21 + 8 - 19 - 14 ÷ 2
21 - 19 - 8 + 14 ÷ 2
8 13 18 {⍺↓¨⊂⍵}⍤1 ⊢t
┌─────────────────┬────────────┬───────┐
│19 + 14 - 2 × 21│14 - 2 × 21│ 2 × 21│
├─────────────────┼────────────┼───────┤
│19 + 14 - 21 × 2│14 - 21 × 2│21 × 2│
├─────────────────┼────────────┼───────┤
│19 - 21 + 14 ÷ 2│21 + 14 ÷ 2│14 ÷ 2│
├─────────────────┼────────────┼───────┤
│14 + 19 - 2 × 21│19 - 2 × 21│ 2 × 21│
├─────────────────┼────────────┼───────┤
...
├─────────────────┼────────────┼───────┤
│ 8 - 19 - 14 ÷ 2│19 - 14 ÷ 2│14 ÷ 2│
├─────────────────┼────────────┼───────┤
│19 - 8 + 14 ÷ 2│ 8 + 14 ÷ 2│14 ÷ 2│
└─────────────────┴────────────┴───────┘
⍎¨ 8 13 18 {⍺↓¨⊂⍵}⍤1 ⊢t
¯9 ¯28 42
¯9 ¯28 42
¯9 28 7
¯9 ¯23 42
...
¯4 12 7
4 15 7
(An earlier version of the text appeared as the Jwiki essay Krypto, 2013-07-04.)

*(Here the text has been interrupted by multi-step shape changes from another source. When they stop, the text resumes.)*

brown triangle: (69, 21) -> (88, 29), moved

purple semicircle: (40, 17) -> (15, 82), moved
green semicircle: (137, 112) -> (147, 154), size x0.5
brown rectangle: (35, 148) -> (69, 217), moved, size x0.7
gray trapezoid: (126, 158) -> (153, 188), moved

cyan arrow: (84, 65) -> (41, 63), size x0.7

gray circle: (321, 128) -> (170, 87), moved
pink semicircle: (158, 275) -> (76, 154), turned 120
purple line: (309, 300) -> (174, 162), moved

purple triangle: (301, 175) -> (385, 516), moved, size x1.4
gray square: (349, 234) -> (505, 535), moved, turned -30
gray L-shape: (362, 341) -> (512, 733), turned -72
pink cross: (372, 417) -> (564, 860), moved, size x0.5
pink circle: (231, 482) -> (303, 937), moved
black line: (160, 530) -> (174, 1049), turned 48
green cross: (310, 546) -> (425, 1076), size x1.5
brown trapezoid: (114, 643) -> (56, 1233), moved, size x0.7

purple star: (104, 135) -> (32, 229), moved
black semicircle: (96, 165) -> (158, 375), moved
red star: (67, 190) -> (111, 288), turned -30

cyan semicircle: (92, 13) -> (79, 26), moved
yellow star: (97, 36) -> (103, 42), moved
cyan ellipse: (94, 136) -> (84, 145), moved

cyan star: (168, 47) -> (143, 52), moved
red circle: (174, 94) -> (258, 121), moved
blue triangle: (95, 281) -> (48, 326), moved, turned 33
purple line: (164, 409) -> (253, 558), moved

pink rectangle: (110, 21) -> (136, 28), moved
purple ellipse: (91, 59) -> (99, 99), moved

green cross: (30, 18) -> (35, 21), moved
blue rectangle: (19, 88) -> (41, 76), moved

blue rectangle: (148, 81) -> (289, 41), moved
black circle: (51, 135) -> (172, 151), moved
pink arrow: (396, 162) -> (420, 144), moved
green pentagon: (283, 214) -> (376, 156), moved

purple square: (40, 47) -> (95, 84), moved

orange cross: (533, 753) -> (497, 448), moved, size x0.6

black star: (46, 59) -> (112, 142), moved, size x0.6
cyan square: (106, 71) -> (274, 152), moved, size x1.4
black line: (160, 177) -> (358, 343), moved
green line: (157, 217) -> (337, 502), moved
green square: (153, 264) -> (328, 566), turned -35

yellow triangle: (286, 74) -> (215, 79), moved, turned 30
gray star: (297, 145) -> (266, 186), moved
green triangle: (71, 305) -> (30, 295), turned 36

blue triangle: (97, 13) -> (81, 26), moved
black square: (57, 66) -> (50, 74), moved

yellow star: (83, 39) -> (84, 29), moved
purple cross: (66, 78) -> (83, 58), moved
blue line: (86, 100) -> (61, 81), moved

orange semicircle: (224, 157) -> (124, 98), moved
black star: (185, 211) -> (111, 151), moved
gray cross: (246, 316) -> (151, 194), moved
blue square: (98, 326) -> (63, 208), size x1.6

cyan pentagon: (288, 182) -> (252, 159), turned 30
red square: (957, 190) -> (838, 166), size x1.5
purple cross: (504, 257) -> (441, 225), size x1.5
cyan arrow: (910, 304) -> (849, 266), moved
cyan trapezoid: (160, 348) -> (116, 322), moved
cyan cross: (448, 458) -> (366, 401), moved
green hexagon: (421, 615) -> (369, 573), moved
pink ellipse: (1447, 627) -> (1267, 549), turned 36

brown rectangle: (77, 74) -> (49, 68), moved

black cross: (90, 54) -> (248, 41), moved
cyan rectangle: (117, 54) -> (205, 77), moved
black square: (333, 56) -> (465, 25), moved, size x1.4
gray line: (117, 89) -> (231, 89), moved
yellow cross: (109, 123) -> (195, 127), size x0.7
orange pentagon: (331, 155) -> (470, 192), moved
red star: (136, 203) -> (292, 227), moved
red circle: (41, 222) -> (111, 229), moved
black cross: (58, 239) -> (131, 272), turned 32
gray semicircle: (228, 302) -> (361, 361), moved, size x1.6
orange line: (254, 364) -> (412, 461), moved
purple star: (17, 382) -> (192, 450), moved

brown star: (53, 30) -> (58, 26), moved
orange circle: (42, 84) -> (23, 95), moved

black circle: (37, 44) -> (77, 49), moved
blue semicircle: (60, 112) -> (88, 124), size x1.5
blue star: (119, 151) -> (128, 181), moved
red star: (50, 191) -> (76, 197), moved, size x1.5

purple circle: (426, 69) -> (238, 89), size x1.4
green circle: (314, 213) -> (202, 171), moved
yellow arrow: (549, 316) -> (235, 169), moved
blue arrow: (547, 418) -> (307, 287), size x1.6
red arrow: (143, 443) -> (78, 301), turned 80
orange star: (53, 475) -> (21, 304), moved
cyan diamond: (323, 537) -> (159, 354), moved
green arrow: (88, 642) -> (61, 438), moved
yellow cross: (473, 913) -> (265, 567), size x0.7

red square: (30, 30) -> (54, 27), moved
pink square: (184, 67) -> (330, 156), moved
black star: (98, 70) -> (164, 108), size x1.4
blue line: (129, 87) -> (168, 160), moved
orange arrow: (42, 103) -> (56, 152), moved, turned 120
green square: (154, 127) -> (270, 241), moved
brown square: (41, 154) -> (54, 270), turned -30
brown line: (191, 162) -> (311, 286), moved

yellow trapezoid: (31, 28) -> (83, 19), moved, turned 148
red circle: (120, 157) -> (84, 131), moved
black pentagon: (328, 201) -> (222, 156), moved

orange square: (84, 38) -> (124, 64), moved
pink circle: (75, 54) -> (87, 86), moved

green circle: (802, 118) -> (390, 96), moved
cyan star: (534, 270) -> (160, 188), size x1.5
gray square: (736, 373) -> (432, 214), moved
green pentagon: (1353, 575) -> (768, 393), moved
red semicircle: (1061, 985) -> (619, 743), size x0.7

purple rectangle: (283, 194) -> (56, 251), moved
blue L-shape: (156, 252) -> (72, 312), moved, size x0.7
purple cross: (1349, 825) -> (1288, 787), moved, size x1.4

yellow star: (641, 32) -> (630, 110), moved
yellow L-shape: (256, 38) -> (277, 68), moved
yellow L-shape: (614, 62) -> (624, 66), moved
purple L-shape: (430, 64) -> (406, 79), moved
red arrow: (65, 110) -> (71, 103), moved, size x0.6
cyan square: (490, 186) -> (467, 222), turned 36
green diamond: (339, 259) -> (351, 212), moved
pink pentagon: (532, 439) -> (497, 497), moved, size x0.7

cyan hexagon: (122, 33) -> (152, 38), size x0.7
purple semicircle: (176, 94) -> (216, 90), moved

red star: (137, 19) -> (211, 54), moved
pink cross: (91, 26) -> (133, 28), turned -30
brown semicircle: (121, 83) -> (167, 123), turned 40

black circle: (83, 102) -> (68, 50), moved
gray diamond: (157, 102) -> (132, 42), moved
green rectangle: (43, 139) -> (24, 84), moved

0. how do calculations like a × b + c × d in conventional notation, get handled where a simple / reduction is not possible?
1. how to error conditions get handled … x ÷ 2 + 3 – 5 for example?
Replacing (⍎⍤0) by ({0::¯1⊣⎕←⍵,⎕DM ⋄ ⍎⍵}⍤0) worked for me.